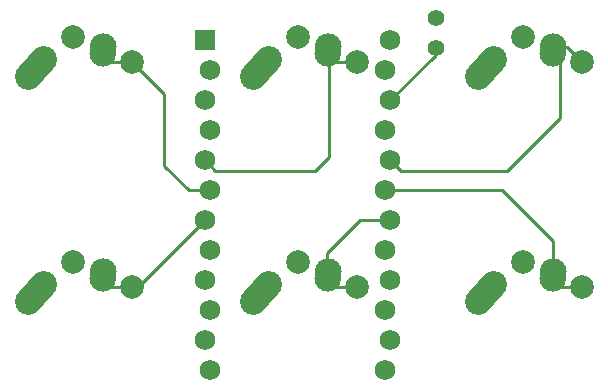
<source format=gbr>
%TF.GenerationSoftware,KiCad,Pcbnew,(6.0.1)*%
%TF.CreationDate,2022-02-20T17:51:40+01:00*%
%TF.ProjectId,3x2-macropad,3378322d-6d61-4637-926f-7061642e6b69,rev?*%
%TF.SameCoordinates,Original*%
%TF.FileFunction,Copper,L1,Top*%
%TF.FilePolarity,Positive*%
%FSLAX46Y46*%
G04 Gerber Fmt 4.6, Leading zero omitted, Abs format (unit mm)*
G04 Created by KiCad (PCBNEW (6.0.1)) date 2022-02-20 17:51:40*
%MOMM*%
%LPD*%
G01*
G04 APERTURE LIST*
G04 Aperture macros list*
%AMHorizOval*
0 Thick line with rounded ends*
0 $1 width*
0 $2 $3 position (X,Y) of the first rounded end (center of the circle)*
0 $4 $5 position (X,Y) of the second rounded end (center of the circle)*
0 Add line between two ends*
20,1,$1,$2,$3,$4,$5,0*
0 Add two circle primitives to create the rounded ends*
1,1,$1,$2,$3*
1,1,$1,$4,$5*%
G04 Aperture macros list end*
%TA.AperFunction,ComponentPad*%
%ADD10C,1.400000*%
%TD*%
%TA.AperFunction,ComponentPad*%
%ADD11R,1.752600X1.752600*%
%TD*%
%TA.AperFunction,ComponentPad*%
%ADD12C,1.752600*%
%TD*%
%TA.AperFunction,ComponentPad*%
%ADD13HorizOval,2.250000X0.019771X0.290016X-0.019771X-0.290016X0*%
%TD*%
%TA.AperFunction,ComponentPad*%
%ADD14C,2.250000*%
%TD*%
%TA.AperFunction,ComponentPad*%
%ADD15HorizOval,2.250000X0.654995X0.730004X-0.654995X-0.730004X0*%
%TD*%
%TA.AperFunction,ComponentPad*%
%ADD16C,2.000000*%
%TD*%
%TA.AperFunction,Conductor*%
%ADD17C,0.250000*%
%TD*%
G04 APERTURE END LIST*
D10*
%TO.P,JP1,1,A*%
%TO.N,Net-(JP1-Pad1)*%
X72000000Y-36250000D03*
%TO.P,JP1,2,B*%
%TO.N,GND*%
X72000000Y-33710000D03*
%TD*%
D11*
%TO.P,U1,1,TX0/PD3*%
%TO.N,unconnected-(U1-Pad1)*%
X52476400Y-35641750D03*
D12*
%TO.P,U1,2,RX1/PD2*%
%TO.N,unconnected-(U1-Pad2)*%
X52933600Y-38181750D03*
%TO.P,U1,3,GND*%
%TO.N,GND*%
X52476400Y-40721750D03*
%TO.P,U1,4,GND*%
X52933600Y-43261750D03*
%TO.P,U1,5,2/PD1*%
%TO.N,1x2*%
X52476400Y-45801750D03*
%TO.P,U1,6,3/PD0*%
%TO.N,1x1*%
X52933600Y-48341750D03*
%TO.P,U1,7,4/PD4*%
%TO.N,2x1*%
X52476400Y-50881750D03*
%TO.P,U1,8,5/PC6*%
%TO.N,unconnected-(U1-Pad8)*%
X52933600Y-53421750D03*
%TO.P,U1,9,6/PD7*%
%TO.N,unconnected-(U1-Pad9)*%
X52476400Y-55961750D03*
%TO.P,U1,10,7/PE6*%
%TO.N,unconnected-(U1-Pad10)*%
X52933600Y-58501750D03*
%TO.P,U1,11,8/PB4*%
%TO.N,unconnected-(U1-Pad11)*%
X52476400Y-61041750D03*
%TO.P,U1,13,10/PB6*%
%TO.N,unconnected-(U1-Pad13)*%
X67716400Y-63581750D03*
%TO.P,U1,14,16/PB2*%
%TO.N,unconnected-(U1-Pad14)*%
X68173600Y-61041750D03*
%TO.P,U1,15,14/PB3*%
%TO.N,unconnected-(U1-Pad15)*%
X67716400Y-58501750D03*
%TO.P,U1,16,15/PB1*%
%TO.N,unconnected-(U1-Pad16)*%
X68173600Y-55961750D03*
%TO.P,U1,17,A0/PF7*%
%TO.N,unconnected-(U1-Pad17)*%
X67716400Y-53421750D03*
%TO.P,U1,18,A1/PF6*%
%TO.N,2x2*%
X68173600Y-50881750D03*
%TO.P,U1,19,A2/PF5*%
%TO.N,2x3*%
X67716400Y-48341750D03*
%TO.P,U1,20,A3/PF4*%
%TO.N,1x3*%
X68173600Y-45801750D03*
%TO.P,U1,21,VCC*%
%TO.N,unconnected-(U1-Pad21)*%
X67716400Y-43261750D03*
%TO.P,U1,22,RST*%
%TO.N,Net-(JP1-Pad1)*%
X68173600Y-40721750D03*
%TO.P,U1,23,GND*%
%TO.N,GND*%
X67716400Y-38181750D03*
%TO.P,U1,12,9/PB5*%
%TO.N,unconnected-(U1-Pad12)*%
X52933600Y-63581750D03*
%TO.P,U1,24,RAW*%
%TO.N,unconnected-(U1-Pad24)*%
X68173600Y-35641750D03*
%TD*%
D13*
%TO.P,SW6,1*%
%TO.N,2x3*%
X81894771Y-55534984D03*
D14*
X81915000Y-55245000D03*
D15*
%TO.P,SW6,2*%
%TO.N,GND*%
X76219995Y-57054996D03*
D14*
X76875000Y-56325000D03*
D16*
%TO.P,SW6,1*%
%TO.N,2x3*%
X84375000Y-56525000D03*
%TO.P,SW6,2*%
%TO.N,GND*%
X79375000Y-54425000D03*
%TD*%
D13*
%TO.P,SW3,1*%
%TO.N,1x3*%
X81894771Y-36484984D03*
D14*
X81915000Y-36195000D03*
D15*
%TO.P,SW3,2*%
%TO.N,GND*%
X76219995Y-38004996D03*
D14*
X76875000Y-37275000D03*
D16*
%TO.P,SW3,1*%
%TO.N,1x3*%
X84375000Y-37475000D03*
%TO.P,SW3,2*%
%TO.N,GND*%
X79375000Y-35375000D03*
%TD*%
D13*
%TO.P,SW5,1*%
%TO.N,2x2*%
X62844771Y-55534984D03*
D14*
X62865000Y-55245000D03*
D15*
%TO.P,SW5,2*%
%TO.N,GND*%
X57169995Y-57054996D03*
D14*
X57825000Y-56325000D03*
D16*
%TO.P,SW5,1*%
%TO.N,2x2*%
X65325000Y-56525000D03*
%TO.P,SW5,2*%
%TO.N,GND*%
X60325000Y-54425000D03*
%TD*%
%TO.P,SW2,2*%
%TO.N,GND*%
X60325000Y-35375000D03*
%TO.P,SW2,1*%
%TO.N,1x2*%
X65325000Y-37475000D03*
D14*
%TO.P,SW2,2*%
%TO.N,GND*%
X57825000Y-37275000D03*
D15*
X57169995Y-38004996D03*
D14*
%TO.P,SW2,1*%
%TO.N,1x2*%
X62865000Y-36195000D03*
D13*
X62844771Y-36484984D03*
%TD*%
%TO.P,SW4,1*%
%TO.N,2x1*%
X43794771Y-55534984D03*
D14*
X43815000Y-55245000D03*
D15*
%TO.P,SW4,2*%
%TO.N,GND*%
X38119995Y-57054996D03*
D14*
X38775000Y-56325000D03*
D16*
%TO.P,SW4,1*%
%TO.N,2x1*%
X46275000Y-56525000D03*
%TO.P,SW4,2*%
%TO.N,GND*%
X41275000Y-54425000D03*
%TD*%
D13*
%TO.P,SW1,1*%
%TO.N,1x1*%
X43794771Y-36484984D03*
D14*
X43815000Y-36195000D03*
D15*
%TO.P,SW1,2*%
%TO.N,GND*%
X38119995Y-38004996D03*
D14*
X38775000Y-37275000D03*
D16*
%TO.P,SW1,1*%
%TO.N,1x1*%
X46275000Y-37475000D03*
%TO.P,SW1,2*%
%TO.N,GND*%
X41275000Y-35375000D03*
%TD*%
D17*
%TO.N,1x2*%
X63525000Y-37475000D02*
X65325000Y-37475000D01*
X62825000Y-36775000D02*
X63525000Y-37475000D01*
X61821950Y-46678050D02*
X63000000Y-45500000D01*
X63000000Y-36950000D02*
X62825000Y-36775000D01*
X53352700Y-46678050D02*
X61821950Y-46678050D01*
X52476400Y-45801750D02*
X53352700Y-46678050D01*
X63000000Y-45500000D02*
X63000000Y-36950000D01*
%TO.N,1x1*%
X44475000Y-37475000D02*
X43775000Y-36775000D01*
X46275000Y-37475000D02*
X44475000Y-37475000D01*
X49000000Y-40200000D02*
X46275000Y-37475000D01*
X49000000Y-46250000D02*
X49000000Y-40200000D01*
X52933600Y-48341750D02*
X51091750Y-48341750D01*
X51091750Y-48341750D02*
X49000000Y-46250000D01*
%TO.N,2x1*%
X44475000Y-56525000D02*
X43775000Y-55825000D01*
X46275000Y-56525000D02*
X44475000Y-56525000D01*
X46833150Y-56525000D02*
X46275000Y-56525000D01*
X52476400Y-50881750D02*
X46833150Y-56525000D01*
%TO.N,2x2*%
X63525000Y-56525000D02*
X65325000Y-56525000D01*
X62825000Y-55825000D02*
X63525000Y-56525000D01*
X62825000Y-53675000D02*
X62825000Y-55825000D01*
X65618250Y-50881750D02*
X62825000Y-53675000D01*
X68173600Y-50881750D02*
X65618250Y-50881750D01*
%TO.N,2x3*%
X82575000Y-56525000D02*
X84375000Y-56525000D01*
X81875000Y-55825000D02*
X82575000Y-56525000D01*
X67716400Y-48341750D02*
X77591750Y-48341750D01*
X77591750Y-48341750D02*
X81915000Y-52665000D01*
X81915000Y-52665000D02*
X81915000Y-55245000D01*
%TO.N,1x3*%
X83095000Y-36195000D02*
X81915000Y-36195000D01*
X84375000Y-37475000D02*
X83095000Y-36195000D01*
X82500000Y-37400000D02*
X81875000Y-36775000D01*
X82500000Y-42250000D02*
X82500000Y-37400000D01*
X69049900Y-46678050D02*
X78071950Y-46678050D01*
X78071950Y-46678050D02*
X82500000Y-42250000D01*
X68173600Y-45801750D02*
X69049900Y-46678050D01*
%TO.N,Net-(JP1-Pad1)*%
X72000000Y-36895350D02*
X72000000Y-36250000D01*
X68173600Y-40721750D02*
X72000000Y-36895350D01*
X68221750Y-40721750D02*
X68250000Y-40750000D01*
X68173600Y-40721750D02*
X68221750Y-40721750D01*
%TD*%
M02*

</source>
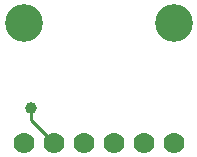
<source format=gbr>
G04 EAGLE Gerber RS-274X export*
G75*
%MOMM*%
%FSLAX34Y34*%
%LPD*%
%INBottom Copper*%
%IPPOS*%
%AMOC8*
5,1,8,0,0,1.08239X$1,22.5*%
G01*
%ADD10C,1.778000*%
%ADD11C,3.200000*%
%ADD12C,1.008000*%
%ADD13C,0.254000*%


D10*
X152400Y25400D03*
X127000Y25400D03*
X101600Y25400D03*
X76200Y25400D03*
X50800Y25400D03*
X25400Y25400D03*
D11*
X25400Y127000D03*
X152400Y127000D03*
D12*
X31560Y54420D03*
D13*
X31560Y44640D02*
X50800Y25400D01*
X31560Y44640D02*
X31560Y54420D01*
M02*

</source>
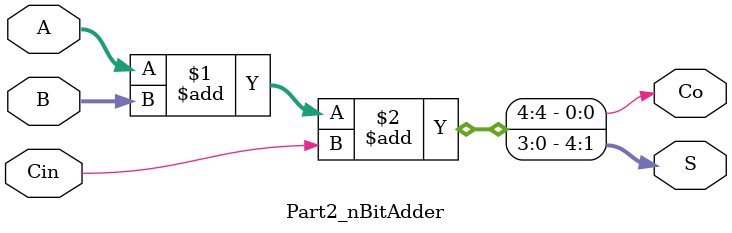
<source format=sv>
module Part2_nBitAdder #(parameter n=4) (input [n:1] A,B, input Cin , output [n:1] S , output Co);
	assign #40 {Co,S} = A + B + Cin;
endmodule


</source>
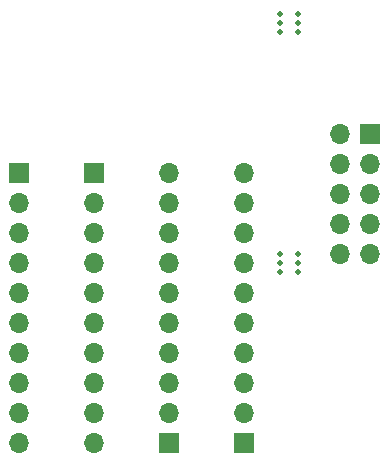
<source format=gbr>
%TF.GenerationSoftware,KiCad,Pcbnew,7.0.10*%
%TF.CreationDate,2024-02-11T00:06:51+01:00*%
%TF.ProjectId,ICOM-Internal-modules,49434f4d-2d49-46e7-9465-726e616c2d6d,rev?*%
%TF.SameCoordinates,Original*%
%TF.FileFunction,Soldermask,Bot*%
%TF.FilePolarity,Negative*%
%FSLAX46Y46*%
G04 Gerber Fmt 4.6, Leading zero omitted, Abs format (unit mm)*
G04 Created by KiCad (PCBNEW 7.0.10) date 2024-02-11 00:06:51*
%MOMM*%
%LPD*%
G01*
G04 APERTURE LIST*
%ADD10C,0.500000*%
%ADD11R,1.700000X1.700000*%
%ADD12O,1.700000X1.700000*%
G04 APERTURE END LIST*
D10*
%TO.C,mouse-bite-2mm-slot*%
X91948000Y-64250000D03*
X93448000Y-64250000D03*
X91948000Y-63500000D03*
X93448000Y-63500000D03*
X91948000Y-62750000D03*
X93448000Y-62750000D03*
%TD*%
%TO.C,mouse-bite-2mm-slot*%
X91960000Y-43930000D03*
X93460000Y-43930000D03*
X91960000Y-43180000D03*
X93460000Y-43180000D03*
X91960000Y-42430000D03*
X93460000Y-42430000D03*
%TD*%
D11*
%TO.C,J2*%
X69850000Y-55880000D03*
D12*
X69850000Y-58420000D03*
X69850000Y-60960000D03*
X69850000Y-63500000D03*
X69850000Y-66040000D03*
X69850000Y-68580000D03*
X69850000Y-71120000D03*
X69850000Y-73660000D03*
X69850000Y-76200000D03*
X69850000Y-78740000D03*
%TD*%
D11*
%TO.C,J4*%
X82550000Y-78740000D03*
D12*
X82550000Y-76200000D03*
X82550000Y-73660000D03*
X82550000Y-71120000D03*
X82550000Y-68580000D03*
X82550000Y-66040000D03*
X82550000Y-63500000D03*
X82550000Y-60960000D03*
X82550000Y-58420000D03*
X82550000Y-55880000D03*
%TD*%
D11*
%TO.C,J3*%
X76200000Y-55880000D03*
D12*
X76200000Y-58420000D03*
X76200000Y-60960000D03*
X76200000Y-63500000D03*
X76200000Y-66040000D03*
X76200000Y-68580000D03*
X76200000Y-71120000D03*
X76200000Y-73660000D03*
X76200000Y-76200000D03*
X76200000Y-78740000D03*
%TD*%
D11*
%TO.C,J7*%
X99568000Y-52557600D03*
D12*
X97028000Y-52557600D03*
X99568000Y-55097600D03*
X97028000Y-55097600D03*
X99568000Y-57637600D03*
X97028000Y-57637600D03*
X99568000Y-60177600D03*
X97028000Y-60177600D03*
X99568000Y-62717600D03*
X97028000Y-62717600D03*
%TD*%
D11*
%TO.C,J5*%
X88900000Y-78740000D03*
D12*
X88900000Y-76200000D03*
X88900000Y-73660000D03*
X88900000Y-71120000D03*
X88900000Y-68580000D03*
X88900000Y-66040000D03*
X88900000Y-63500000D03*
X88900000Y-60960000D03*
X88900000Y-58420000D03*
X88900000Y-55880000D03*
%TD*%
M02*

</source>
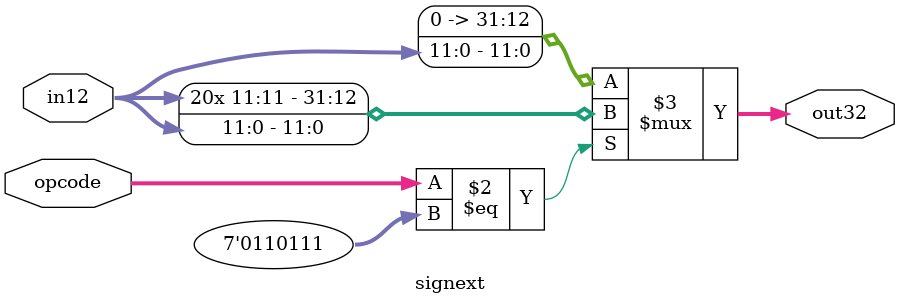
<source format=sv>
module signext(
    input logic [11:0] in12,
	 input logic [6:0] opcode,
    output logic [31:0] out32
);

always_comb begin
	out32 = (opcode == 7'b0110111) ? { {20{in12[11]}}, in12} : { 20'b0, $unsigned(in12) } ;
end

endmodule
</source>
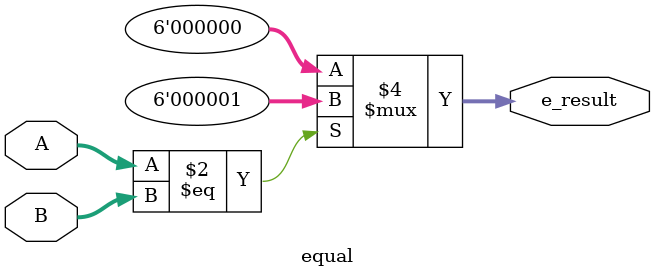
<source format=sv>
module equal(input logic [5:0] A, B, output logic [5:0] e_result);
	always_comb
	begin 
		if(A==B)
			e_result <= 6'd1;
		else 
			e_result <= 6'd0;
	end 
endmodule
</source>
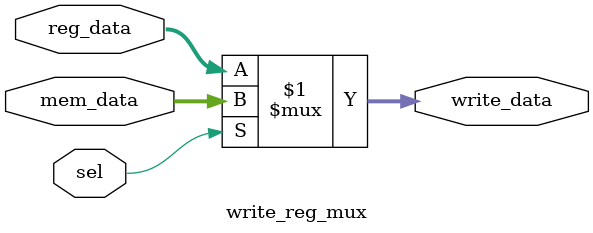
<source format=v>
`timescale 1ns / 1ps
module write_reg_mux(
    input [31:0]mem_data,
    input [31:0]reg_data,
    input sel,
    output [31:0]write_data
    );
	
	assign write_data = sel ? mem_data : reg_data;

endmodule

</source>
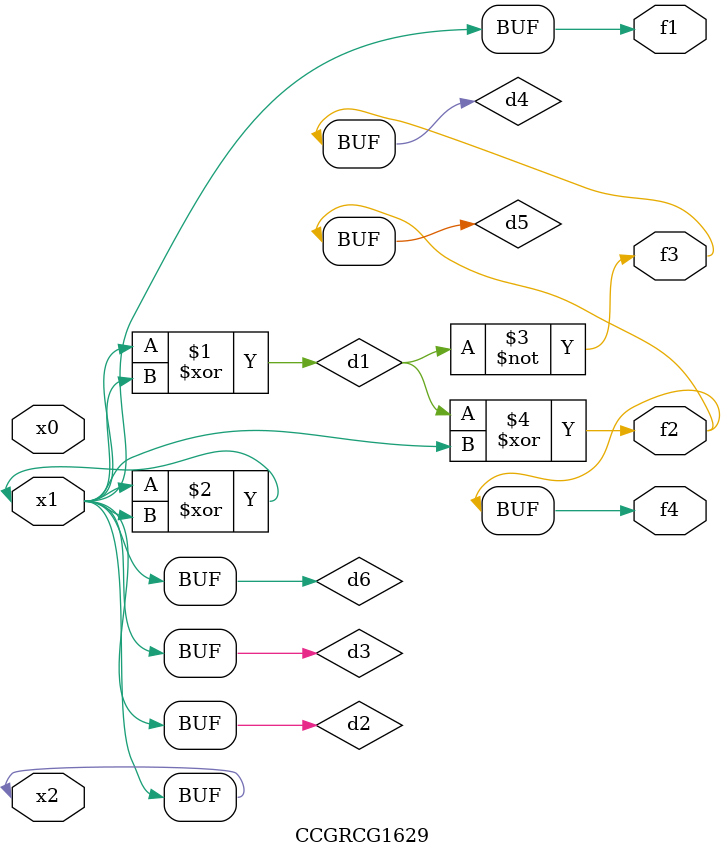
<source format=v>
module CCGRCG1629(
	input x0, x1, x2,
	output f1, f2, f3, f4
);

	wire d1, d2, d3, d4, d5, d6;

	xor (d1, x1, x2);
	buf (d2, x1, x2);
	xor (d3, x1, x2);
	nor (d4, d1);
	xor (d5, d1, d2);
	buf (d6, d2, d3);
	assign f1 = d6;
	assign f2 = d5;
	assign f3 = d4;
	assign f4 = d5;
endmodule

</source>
^^^^
### What this task involves
Please output the listing above exactly from its first line through the line with "0 $2 $3 position", both included, and nothing beyond that line. Omit pictures.

### Completed exercise
<source format=gbr>
%TF.GenerationSoftware,KiCad,Pcbnew,(6.0.1)*%
%TF.CreationDate,2022-02-20T17:51:40+01:00*%
%TF.ProjectId,3x2-macropad,3378322d-6d61-4637-926f-7061642e6b69,rev?*%
%TF.SameCoordinates,Original*%
%TF.FileFunction,Copper,L1,Top*%
%TF.FilePolarity,Positive*%
%FSLAX46Y46*%
G04 Gerber Fmt 4.6, Leading zero omitted, Abs format (unit mm)*
G04 Created by KiCad (PCBNEW (6.0.1)) date 2022-02-20 17:51:40*
%MOMM*%
%LPD*%
G01*
G04 APERTURE LIST*
G04 Aperture macros list*
%AMHorizOval*
0 Thick line with rounded ends*
0 $1 width*
0 $2 $3 position (X,Y) of the first rounded end (center of the circle)*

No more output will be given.